Catholic child abuse perpetrators have been convicted and jailed, but not those who protected them

MELBOURNE (AUSTRALIA)
The Herald

January 29, 2019

IN 2010 Australian human rights lawyer Geoffrey Robertson, QC, first raised holding the Vatican accountable for the global child sexual abuse scandal by viewing it as a human rights abuse issue.

In his book, The Case of the Pope, Robertson argued that unless the then Pope Benedict XVI divested the Vatican of its controversial statehood and devotion to canon law, the Catholic Church would remain a serious enemy to the advance of human rights.

Nearly a decade later Hunter survivor advocate Peter Gogarty has taken the matter a step further by asking the International Criminal Court to seriously consider whether it can prosecute a case against the church.

His submission to the ICC, based on more than two years writing and research, is notable, laudable and serious. Mr Gogarty believes that while there are significant hurdles to the ICC taking on such a case, there is also significant evidence to back it now.

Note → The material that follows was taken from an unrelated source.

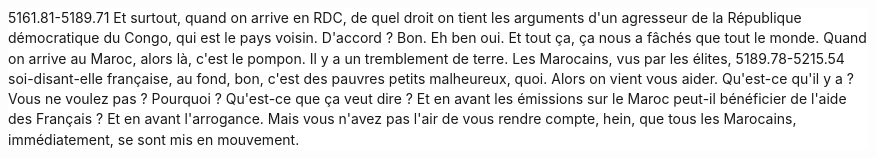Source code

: 5161.81-5189.71   Et surtout, quand on arrive en RDC, de quel droit on tient les arguments d'un agresseur de la République démocratique du Congo, qui est le pays voisin. D'accord ? Bon. Eh ben oui. Et tout ça, ça nous a fâchés que tout le monde. Quand on arrive au Maroc, alors là, c'est le pompon. Il y a un tremblement de terre. Les Marocains, vus par les élites,
5189.78-5215.54   soi-disant-elle française, au fond, bon, c'est des pauvres petits malheureux, quoi. Alors on vient vous aider. Qu'est-ce qu'il y a ? Vous ne voulez pas ? Pourquoi ? Qu'est-ce que ça veut dire ? Et en avant les émissions sur le Maroc peut-il bénéficier de l'aide des Français ? Et en avant l'arrogance. Mais vous n'avez pas l'air de vous rendre compte, hein, que tous les Marocains, immédiatement, se sont mis en mouvement.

The five-year Royal Commission into Institutional Responses to Child Sexual Abuse, that ended with devastating findings against the Catholic Church in a December, 2017 final report, included evidence from the Vatican’s newly-appointed child protection commission about how the church, as a world organisation, was “struggling to come to terms with the safety of children and its responsibilities in that area”.

The evidence by two members of the Pontifical Commission for the Protection of Minors, established by Pope Francis, was staggering considering that church leaders, including the now sainted Pope John Paul II, were first warned of a looming child sexual abuse crisis in an internal report in the early 1980s.